An example of Skinner's views can be provided with a single word like "candy". From a structural approach, the word "candy" is just a word and can have no real meaning. The meaning is given to the word based upon when, why, and how we say it. If you look at the word from a functional view, "candy" has several meanings. When a person says "candy" it can mean that they want a piece of candy. This is what Skinner referred to as a mand and is one possible function or "meaning" of the word "candy."
Another function would be if a person sees candy, does not want it, but labels it (says "candy") for someone else. This is a type of verbal response Skinner referred to as a tact. A third function would be illustrated if someone asked "what do you like to snack on?" and the person answered, "candy." Skinner referred to this type of response as an intraverbal
. One could also echo someone else when they say the word "candy." This type of response was termed echoic behavior by Skinner. According to Skinner, a person does not truly "have the concept" of a word unless they are able to use the word appropriately across all of its many functions.
The implication of Skinner's functional analysis of language is that one cannot assume that teaching an individual to utter a word under one set of conditions will result in their ability to "use" the word under the many other relevant conditions. For example, just because a person can ask for candy when s/he wants some, does not mean that a person can automatically answer questions about candy when it is not present.
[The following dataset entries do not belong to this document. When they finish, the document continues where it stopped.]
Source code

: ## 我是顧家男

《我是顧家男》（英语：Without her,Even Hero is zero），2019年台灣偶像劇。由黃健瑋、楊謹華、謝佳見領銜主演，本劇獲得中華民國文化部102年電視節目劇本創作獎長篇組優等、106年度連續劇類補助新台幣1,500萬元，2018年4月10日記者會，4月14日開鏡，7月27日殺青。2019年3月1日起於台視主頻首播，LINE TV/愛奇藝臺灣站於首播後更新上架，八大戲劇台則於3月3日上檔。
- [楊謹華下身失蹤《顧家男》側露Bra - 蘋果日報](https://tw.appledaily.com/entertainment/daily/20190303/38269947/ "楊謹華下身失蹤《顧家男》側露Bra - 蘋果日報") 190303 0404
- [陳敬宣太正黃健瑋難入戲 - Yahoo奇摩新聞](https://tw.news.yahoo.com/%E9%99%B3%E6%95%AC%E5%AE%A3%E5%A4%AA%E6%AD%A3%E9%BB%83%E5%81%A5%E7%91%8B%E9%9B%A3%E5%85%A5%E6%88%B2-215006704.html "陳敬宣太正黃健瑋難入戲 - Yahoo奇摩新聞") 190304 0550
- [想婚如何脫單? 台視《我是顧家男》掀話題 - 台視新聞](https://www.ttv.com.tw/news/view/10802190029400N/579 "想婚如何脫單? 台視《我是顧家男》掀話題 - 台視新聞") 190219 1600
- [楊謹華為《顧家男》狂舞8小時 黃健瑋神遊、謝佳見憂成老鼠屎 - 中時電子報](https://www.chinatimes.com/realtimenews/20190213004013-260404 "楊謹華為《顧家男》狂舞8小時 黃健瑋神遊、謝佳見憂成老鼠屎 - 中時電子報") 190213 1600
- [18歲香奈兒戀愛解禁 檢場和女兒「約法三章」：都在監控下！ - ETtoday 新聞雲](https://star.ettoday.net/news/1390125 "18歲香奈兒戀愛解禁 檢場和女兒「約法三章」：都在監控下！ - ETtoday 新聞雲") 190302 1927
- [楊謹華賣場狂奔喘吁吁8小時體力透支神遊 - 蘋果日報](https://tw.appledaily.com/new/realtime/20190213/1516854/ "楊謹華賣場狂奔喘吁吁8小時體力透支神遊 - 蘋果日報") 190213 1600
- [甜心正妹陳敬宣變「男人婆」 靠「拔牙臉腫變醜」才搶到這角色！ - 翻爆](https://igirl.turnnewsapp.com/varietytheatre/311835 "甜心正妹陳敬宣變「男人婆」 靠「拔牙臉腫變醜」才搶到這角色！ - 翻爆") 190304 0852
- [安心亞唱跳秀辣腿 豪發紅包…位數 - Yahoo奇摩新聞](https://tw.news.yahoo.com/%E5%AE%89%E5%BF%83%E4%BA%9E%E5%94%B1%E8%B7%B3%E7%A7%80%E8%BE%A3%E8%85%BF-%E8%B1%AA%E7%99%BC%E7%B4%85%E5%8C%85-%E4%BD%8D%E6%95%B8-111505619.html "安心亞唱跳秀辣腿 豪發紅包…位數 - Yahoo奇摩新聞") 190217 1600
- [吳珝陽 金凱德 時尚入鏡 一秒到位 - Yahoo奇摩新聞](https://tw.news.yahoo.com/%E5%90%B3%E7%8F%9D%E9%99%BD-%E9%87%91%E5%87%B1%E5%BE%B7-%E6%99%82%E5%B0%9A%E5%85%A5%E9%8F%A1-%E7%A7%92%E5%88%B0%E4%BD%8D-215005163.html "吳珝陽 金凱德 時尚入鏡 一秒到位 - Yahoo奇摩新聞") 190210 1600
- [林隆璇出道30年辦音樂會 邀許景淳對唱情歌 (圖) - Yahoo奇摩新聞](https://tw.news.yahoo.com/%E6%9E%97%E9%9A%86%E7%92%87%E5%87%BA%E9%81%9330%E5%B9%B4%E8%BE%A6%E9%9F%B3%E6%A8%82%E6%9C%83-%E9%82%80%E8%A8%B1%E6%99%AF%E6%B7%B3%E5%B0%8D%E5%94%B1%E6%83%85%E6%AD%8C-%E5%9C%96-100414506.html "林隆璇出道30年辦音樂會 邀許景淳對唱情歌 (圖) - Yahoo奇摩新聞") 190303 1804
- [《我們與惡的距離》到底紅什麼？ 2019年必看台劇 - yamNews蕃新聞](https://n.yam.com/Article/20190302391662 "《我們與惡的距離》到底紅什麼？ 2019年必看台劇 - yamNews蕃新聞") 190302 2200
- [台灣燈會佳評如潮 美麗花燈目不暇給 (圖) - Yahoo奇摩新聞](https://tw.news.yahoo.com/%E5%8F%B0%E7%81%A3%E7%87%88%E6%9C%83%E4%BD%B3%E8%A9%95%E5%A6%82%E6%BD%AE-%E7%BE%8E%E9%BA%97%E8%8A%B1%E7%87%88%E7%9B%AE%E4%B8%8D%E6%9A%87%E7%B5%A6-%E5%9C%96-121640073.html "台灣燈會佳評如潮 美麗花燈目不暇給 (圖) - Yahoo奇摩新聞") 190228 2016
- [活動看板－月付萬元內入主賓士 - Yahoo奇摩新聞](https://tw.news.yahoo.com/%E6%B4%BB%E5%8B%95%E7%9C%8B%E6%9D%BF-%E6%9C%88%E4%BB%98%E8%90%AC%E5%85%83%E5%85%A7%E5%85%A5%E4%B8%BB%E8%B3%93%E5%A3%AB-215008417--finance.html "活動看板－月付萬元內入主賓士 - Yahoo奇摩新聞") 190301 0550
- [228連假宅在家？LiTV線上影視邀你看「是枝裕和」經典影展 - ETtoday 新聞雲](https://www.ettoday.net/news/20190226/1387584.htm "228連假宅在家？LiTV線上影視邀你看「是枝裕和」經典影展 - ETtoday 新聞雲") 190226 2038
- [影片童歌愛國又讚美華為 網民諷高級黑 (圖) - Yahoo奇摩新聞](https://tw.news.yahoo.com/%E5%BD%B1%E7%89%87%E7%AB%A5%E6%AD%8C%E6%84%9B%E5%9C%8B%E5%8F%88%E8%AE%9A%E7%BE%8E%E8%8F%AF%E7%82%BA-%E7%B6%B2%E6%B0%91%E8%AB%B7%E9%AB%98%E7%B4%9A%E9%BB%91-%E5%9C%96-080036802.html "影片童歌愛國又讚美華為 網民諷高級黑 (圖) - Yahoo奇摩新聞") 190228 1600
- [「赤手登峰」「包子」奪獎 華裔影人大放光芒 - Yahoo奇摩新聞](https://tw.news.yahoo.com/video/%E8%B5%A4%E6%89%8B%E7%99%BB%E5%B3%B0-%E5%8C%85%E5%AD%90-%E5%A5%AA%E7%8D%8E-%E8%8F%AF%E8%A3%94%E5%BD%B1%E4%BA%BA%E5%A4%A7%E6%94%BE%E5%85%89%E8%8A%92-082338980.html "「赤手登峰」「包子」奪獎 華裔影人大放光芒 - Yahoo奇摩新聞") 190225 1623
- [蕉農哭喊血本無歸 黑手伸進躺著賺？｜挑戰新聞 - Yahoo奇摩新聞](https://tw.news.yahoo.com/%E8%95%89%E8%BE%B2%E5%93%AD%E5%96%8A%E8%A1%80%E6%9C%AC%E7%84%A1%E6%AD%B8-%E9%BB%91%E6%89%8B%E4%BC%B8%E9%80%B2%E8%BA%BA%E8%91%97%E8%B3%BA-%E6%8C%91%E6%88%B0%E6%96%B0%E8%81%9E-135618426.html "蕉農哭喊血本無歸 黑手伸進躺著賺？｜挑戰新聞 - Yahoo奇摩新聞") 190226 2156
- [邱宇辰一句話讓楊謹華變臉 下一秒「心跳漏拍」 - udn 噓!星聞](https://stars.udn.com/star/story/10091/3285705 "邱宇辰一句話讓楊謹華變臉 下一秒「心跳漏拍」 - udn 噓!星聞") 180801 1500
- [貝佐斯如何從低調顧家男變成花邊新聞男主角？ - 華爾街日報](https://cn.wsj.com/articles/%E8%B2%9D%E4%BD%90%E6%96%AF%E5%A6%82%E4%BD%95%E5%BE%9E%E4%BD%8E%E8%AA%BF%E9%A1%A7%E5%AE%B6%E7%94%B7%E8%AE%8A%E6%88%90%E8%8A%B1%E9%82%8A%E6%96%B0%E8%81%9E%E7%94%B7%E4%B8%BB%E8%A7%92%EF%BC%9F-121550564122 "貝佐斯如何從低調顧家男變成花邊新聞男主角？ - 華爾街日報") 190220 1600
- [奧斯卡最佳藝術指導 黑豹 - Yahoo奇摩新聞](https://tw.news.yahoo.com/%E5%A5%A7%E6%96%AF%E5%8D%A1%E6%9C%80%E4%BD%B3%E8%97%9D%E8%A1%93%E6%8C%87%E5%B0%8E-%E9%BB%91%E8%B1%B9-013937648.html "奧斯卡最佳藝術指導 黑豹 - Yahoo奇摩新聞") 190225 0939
As such, the individual units of a language are best taught individually.
Cherish co-founded Establishing Operations, Inc. in 2003.
As Managing Partner, she created and co-presented a series of workshops on verbal behavior for 12 years and supervised the consultation services of the associates of EO Inc. Cherish holds a Master of Science degree in Applied Behavior Analysis from Florida Institute of Technology in Melbourne, FL and is a board certified behavior analyst (BCBA). She currently has 18 years of experience working with children with autism and behavior disorders. She has experience as a teacher, behavior specialist and in home therapist for children with autism. Cherish began her consulting career in 1999. Since that time she has consulted to dozens of families with children with autism across the US, Canada as well as in the UK and Italy. Cherish is currently the president of Motivation Matters, INC. and a clinical supervisor at JSA Clinical Group, where she is responsible for overseeing the programs of the students as well as staff training.
Cherish's reputation in the autism community is strong and she is known for her ability to work with both autism professionals and parents. Cherish resides in Jacksonville with her 7 year old son, Nathan, and her husband Paul.
Holly Kibbe co-founded Establishing Operations, Inc. in 2003.
As Managing Partner, she has created and co-presents a series of workshops designed to train professionals in how to teach Verbal Behavior as well as providing supervision for the associates of EO Inc. Mrs. Kibbe is a board certified behavior analyst and holds a Masters of Science degree in Applied Behavior Analysis from Florida Institute ofTechnology in Melbourne, Florida. She has been working with children with autism and other developmental and behavioral disorders for ten years. She has experience working as a behavior analyst for both children with autism and typically developing children with severe behavioral disorders and as a pre-school teacher for children with autism. Mrs. Kibbe began studying and working privately applying the principals of behavior analysis to teach Skinner’s Analysis of Verbal Behavior in 1998. Mrs. Kibbe is based out of Atlanta, GA and currently provides in-home and center based consultation services for children with language delays, as well as a series of training workshops for professionals and parents all over the US, Canada, Bermuda, Ireland, England and Wales.